Tantivy is a low-level library to build your own search engine (Quickwit), like Lucene, it's not a search engine in itself. Kind of like how DBs are built on top of Key-Value Stores. But you can definitely build a CRUD abstraction on top of it.
Please do advise if I’ve missed something here. I was really excited about using quickwit for a project but have gone with Meilisearch precisely for these reasons. Otherwise it would be quickwit all the way.
I'm guessing Warp is Warpstream which I have been chomping at the bit to try out: https://hn.algolia.com/?q=warpstream
Once you hook these backends up to real-time streaming updates, transactions, heavy indexing, or immutable backends that cause constant churn (hive/hudi/iceberg/delta lake), you're in for a bad time financially.
As someone who spent the last decade and half getting alerts from RDBMSes I’m basically to the point that if you think your system requires more than object storage for state management, I don’t want to be involved.
My last company looked at rolling out elastic/open search to alleviate certain loads from our db, but it became clear it was just going to be a second monstrously complicated system that was going to require a lot of care and feeding, and we were probably better off spending the time trying to squeeze some additional performance out of our DB.
Personally I think you might actually need a DB to do the work of a DB, and you can't as easily build one on top of a blob store as on a block device. But I do think most distributed systems should use blob and/or DB and not the filesystem.
Ops is easier, for the most part. Doing ops on an RDBMS correctly can be a pain. Things like replication, failover, performance tuning, etc etc can be hard. This is much less of an issue because services like RDS solve this and have solved it for a long time. Not a huge issue there.
Splitting compute from storage makes scaling a lot easier, especially when storage is an object store system where you don't have to worry about RAID, disk backups, etc etc. Especially for clustered systems like elasticsearch, having object store backing would be incredible: if you need to spin up/down a new server, instead of starting it, convincing it to download the portions of the indexes it's supposed to and waiting for everything to transfer, you just start it and let it run immediately. You can also now run 80% spot instances for your compute nodes because if one gets recalled, the replacement doesn't have to sync all its state from the other servers, it can just go to business as usual, and a sudden loss of 60% of your nodes doesn't mean data loss like it does if your nodes are holding all the state.
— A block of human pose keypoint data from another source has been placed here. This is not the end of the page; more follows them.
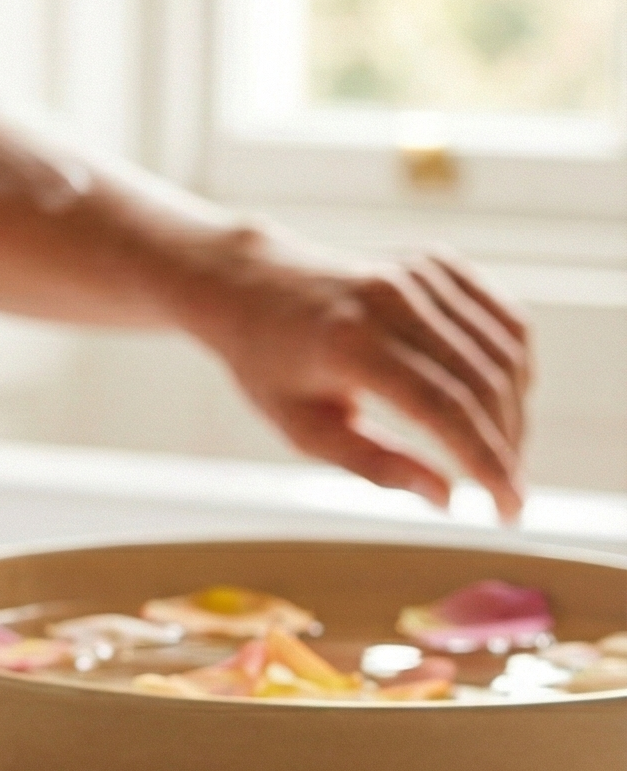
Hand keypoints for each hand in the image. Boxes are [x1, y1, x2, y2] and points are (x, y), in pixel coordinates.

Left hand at [183, 229, 532, 520]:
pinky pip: (503, 319)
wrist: (252, 286)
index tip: (509, 509)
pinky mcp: (437, 261)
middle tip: (510, 495)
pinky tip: (502, 402)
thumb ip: (373, 464)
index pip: (443, 410)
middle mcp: (391, 300)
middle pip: (481, 383)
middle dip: (508, 446)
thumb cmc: (270, 367)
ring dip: (517, 411)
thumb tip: (447, 498)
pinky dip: (515, 366)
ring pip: (504, 351)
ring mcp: (417, 273)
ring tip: (506, 455)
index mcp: (349, 344)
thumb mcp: (302, 428)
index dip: (486, 462)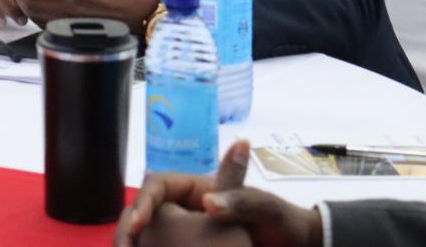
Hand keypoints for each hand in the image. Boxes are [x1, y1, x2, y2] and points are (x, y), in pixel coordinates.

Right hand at [116, 142, 322, 246]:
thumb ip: (240, 199)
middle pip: (145, 212)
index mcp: (199, 187)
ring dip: (133, 244)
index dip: (143, 202)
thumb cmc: (282, 225)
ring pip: (147, 235)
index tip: (137, 225)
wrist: (296, 246)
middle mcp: (188, 206)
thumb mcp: (264, 209)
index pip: (158, 185)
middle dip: (129, 229)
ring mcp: (186, 230)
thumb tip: (208, 202)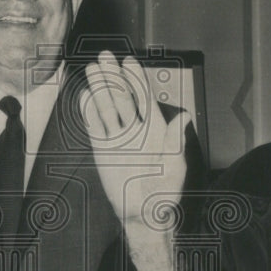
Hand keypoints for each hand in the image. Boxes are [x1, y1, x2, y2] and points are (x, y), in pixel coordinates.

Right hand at [82, 52, 190, 270]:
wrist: (142, 215)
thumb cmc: (164, 194)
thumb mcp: (174, 167)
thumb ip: (175, 141)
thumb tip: (184, 117)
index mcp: (155, 130)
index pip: (144, 98)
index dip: (136, 79)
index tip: (128, 61)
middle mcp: (136, 131)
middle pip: (122, 97)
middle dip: (113, 76)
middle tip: (104, 56)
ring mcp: (118, 139)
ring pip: (107, 107)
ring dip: (100, 88)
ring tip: (92, 69)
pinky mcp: (103, 150)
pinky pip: (94, 127)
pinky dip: (89, 111)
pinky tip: (85, 95)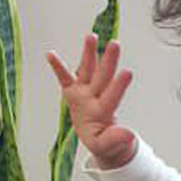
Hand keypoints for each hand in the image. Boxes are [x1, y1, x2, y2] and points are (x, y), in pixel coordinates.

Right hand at [46, 33, 135, 169]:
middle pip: (103, 76)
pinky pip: (64, 78)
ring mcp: (84, 93)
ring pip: (88, 70)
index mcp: (104, 110)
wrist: (98, 138)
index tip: (128, 72)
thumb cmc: (104, 141)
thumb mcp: (107, 145)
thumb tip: (130, 135)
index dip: (119, 86)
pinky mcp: (73, 93)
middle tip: (115, 44)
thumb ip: (115, 139)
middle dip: (108, 60)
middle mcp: (95, 97)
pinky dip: (58, 67)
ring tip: (92, 36)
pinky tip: (50, 54)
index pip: (112, 96)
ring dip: (89, 53)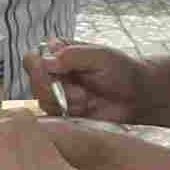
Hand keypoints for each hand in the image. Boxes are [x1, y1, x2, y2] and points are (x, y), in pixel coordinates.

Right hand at [24, 40, 146, 123]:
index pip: (32, 59)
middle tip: (81, 92)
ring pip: (42, 101)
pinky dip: (70, 113)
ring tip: (87, 99)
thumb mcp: (100, 56)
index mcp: (58, 53)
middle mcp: (53, 73)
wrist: (138, 96)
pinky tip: (86, 108)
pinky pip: (53, 117)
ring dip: (66, 103)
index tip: (60, 72)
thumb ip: (72, 55)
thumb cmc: (122, 70)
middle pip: (34, 83)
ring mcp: (57, 94)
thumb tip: (46, 60)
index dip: (40, 68)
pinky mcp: (63, 113)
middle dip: (56, 90)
I think for something like an RDBMS, object-store backing is very likely completely overkill, unless you're hitting some scaling threshold that most of us don't deal with ever. For clustered DB systems (cassandra/scylla, ES, etc etc), splitting out storage makes cluster management, scalability, and resiliency worlds easier.
In my analysis of 1 Million hacker news stories, it worked much better than algolia search while running on a single core ! More details are provided in this post: https://eagledot.xyz/malhar.md.html . I tried to submit it here to gather more feedback but didn't work i guess!
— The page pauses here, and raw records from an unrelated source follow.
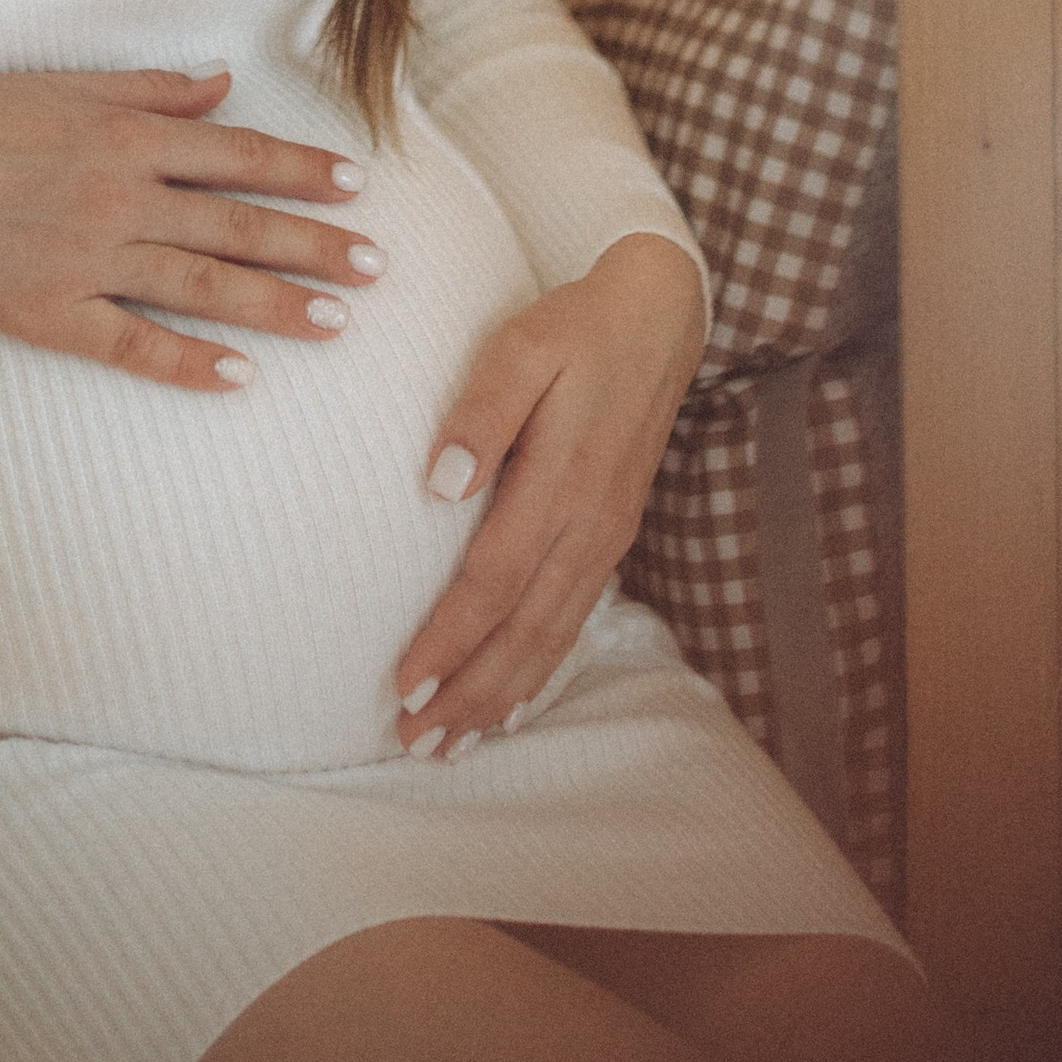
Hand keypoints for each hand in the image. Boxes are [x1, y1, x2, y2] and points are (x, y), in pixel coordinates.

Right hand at [0, 66, 382, 392]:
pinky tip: (238, 376)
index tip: (357, 187)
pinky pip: (132, 343)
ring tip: (336, 323)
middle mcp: (117, 195)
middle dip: (314, 247)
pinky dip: (188, 361)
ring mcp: (86, 259)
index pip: (238, 155)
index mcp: (125, 134)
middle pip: (237, 225)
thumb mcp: (67, 85)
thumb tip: (223, 84)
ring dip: (274, 306)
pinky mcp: (50, 313)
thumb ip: (151, 88)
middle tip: (376, 267)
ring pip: (201, 285)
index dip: (303, 171)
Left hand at [391, 230, 706, 753]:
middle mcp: (593, 523)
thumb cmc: (576, 328)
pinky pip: (574, 618)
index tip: (404, 684)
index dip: (450, 638)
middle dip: (471, 691)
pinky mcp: (613, 533)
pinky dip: (540, 666)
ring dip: (502, 693)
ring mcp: (608, 534)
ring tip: (453, 741)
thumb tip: (439, 485)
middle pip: (526, 628)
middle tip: (415, 742)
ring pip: (553, 634)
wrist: (657, 318)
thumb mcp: (523, 346)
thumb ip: (481, 412)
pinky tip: (511, 697)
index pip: (495, 579)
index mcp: (565, 481)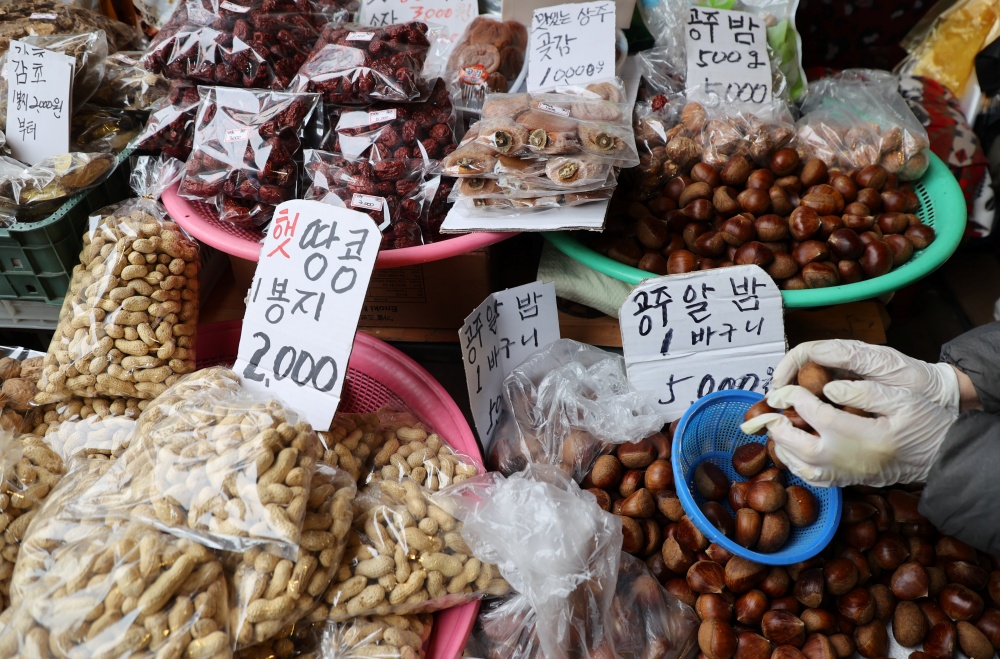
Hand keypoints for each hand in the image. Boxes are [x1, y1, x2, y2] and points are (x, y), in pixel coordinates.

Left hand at [740, 382, 956, 486]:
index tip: (786, 388)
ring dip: (782, 446)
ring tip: (776, 427)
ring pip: (800, 466)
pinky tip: (790, 449)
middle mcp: (846, 459)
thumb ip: (864, 392)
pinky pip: (811, 479)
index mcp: (859, 435)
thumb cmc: (925, 425)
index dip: (795, 398)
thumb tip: (828, 388)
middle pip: (798, 445)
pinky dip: (794, 464)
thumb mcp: (902, 400)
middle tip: (771, 410)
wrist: (941, 459)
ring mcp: (845, 474)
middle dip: (778, 426)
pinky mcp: (847, 482)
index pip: (814, 414)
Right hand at [772, 340, 961, 413]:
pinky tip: (808, 427)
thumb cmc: (914, 378)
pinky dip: (810, 415)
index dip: (785, 368)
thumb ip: (853, 357)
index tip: (777, 388)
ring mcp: (844, 384)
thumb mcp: (884, 365)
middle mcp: (840, 367)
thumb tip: (816, 353)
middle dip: (783, 388)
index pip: (804, 353)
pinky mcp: (849, 402)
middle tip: (776, 409)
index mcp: (846, 354)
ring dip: (794, 403)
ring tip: (787, 420)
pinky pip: (822, 406)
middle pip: (799, 372)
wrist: (939, 396)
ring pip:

That often involves recording original trigram position, but I think that's necessary to weigh "I like happy cats" higher than "I like happy dogs but I don't like cats" in a search for "happy cats".
In many ways Solr has come a long way since, and I'm curious to see how well they can make a similar system perform in the cloud environment.
Answere: it is not.
You can certainly jump over it but I imagine a number of people like myself just skip the article entirely.
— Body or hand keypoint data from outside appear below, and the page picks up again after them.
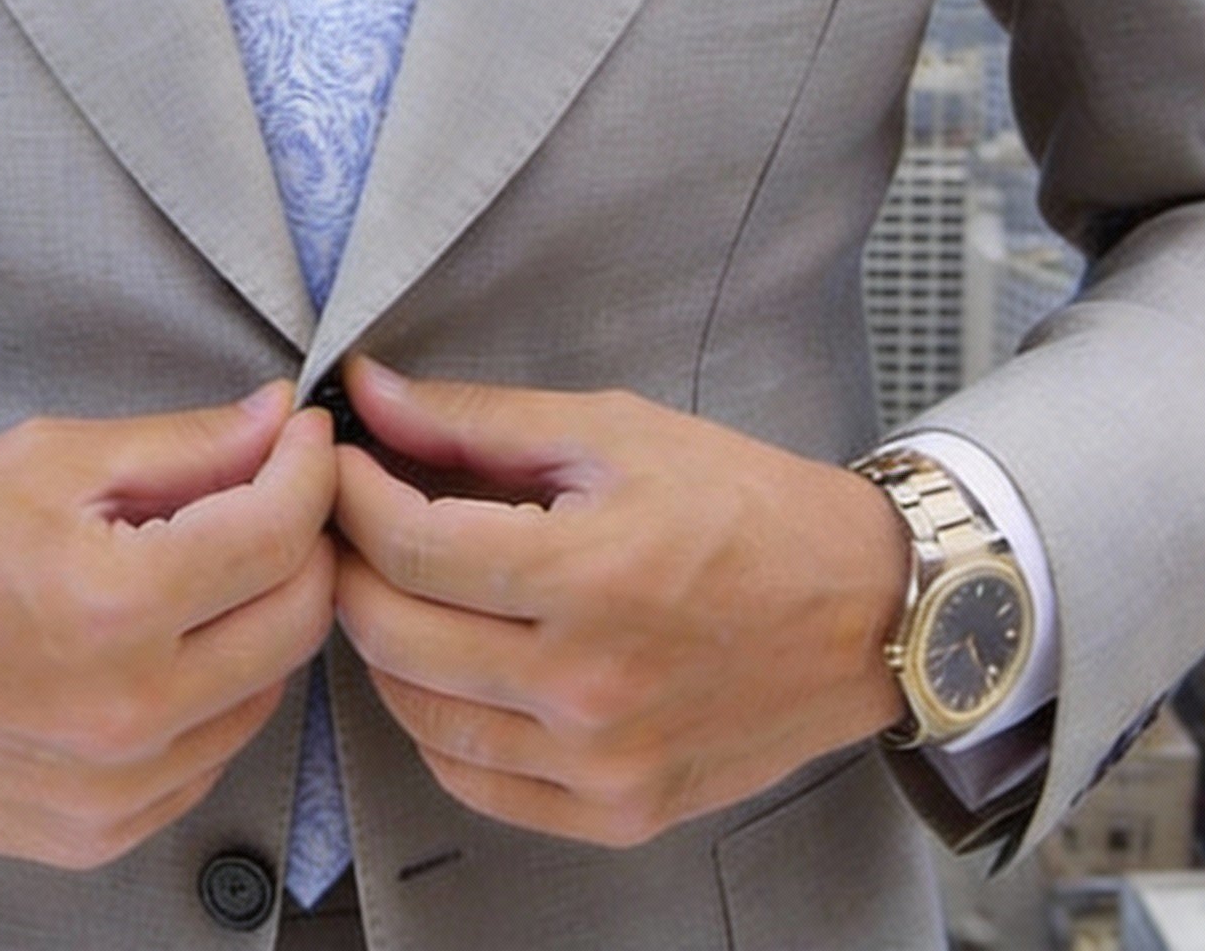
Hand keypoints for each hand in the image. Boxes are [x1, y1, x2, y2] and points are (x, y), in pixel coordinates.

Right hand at [0, 383, 336, 867]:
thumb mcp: (49, 459)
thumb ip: (183, 445)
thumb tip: (277, 422)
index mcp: (114, 605)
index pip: (280, 532)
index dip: (309, 468)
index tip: (303, 437)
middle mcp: (129, 712)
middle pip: (299, 617)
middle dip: (303, 539)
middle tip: (270, 491)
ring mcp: (118, 790)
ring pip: (268, 689)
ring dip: (261, 616)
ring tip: (205, 564)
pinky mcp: (101, 833)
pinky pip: (212, 752)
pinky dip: (215, 690)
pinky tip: (165, 642)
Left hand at [333, 358, 907, 847]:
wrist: (863, 608)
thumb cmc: (746, 507)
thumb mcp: (613, 431)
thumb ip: (477, 419)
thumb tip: (370, 393)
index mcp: (588, 576)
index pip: (408, 546)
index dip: (351, 495)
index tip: (340, 462)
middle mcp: (587, 685)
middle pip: (394, 633)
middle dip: (351, 563)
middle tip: (352, 518)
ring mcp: (600, 762)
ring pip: (418, 715)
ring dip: (383, 644)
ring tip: (398, 585)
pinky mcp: (617, 811)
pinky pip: (474, 783)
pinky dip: (436, 724)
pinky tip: (449, 666)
Just started a search project, and this one will be on the list for sure.
I think rclone mount can do the same thing with its chunked reads + cache, wonder what's the memory overhead for the process.
Local caching is a key element of such architectures, otherwise S3 is too slow and expensive to query.
The universe is a stateful organism in constant flux.
Put another way: brushing-it-under-the-rug as a service.
Put it another way: serverless and stateless don't mean what you think they mean.
Compute availability is lumped into one gigantic pool and all of the concerns below the execution of your code is managed for you.